There might be interesting results from the contemplation on the dependency of every object, given the ultimate dependence of the entire world on Gcd, Which doesn't really exist as we use the term. The problem brought up by the Tanya is how the term can ever mean anything anyway. For example, R. Zalman neatly erases the problem of Gcd knowing particulars with his pan(en)theism: "He perceives and knows all the higher and lower beings... This knowledge does not add multiplicipty and composition to Him at all, since it is merely knowledge of Himself; and His Being and His Knowledge are all one." (p. 313) Since there can be no thing without its Gcdly element (nothing exists w/o participation in Gcd), and everything is ultimately this one Gcd-stuff, Gcd can know everything without having to change, because, ultimately, nothing really changes. However, this seems to have gotten us nowhere. If Gcd knows things only in their ultimate form, then does he really know particulars? Does He know that this pencil has been moved to this location, if He only knows them both as being ultimately ayin? One can answer then that the pencil hasn't really moved, and it's only illusion that is has, and of course Gcd isn't taken in by the illusion. But here we are at the truth-claims problem again. If Moshe 'returns to his ayin' Ploni by killing him, does Gcd know? Of course, nothing has really happened. But how can we then distinguish between Moshe killing Ploni and, as Moshe claims, Aharon killing Ploni? It seems that Gcd cannot. Of course, more trivial examples work even better, when there is no radical change of state taking place. If I cheat on a test, nothing has ultimately changed. Does Gcd know I cheated?
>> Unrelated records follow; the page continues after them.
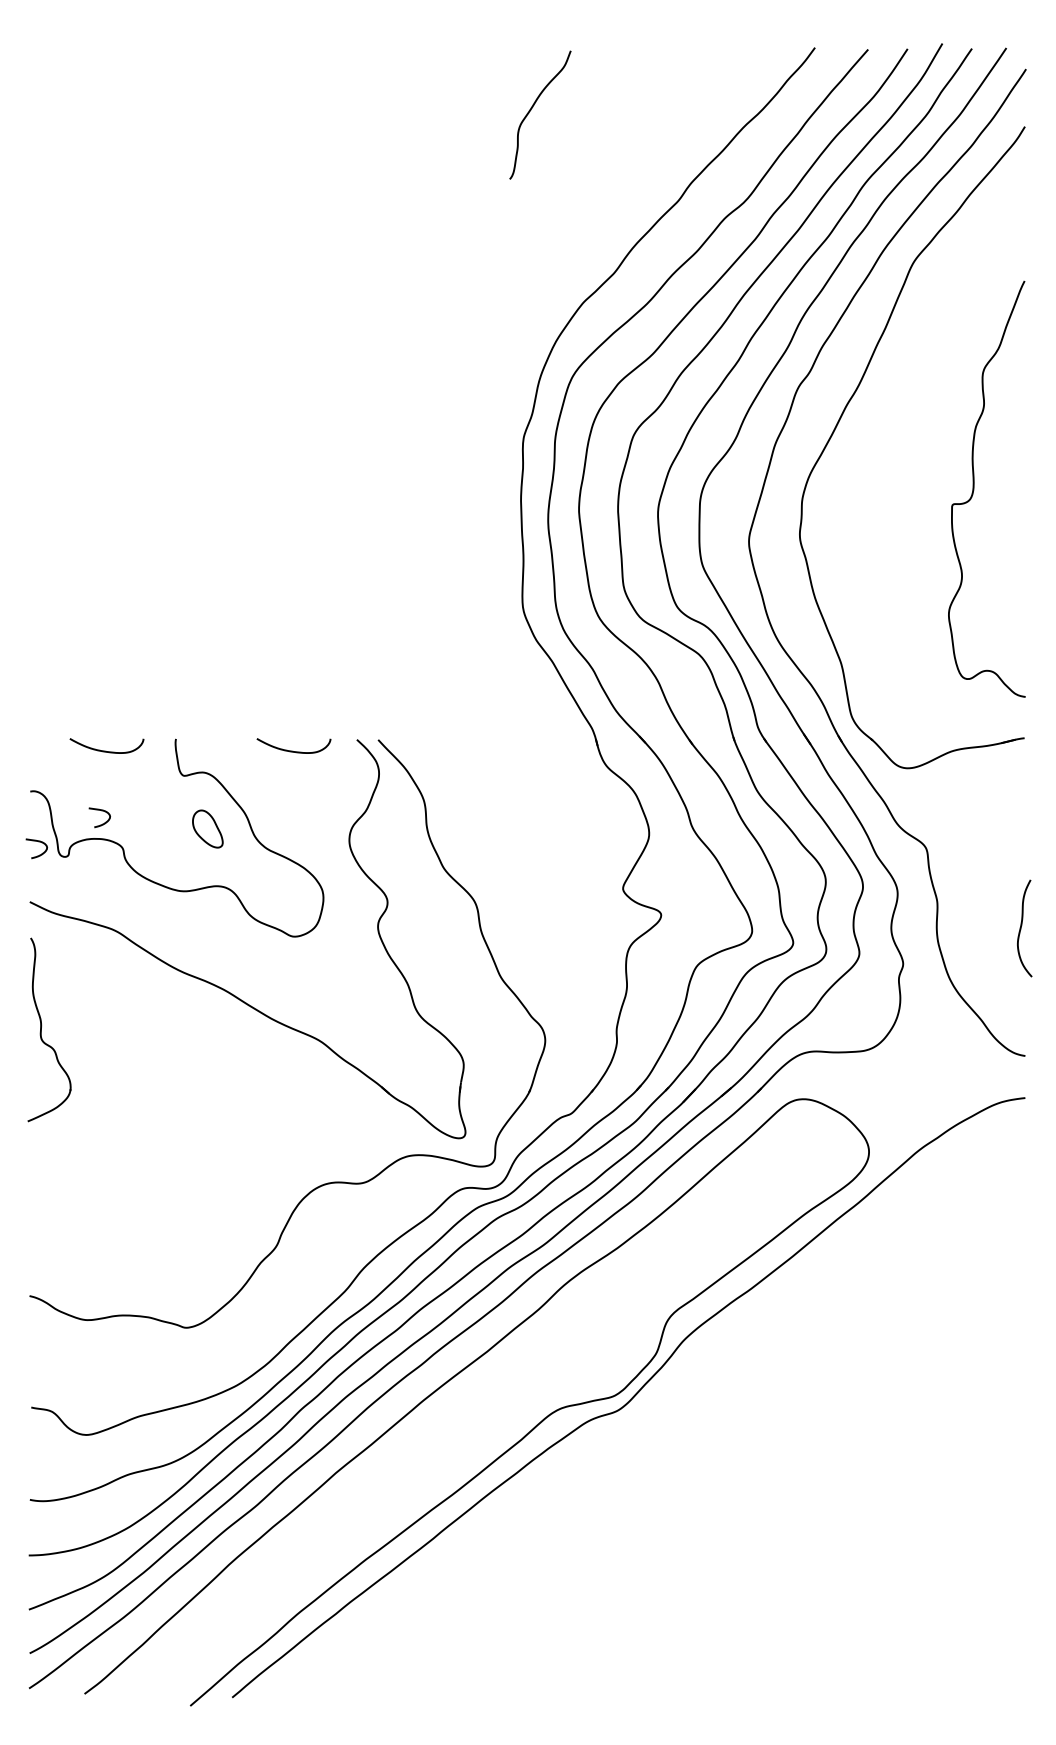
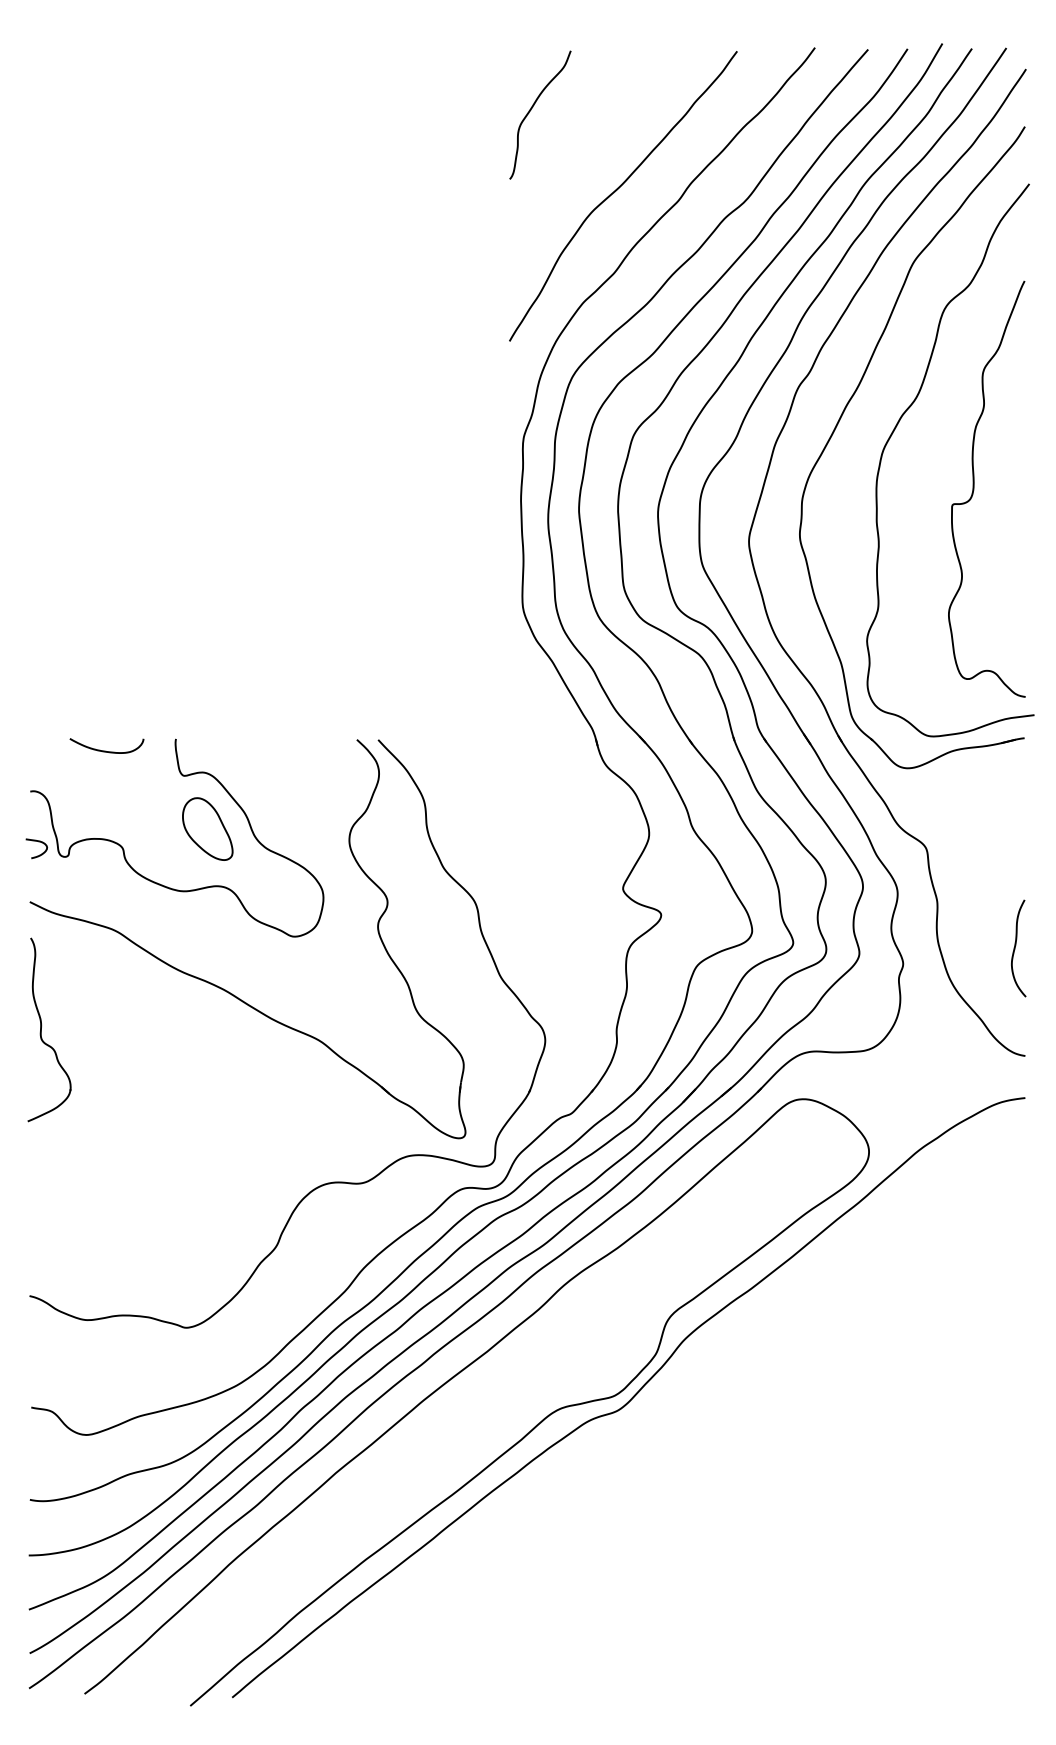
curve at (617, 190): none -> present
curve at (897, 426): none -> present
curve at (292, 750): present -> none
curve at (101, 811): present -> none
part at (207, 828) size: 32x40 px -> 52x64 px
curve at (1021, 928) position: (1021, 928) -> (1015, 948)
If not, then R. Zalman's system cannot fulfill a large chunk of what Judaism tries to say--indeed, what he tries to say--about Gcd's knowledge. If so, however, then there is once again multiplicity and change because the aspect of the world involved in this particular instance of knowledge is changing, does involve finitude, etc. R. Zalman has solved the problem of Gcd knowing all and Gcd's knowledge and being being one; because Gcd is all. However, the question of whether particulars are known still seems problematic.
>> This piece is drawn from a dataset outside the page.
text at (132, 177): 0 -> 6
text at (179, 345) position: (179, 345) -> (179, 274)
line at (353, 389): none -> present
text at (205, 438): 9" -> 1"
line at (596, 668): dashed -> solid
These particulars are what we colloquially call existence. If there cannot be change in Gcd, as there are in colloquial existence, then that which Gcd knows is limited. The appeal to ultimacy seems only to put the problem off. The real issue is what is meant by 'existence' when all existence is ayin. True, as Kohelet says, everything under the sun (as Zalman reads the sun) is illusory, hevel, ayin. There seems to be a kind of divine solipsism at work here, as well as the paradox that only by negating/limiting something can it be brought into being. This last raises interesting parallels with contemporary ideas about language, which I believe is used as more than a handy metaphor by R. Zalman. Language in the Tanya seems to represent the very act of particularization and fragmentation from a whole which is more or less indistinguishable from Gcd. In distinguishing, we name, and in deconstructing, we un-name and consequently un-embody. If there is no means of distinguishing between, say, this part of a hair and that part of a hair, the two parts are one, and here the smallest division used is "hair." If we perform a similar operation on objects for which we do in fact have means of distinguishing--say, a table, we begin to have trouble figuring out what the table actually is as distinct from its surroundings. R. Zalman's view of tzimtzum seems to run along similar lines. Independent entities can only arise when Gcd withdraws his 'Stuff'-ness by means of drawing divisions, i.e. letters. Linked to this process of tzimtzum, by which the infinite allows finitude, seems to be the question of Gcd's immanence. If we loosely identify matter with Gcd and form with the tzimtzum/letters, there is immanence only on a primeval,quasi-Spinozistic level. Is this enough? Perhaps it is.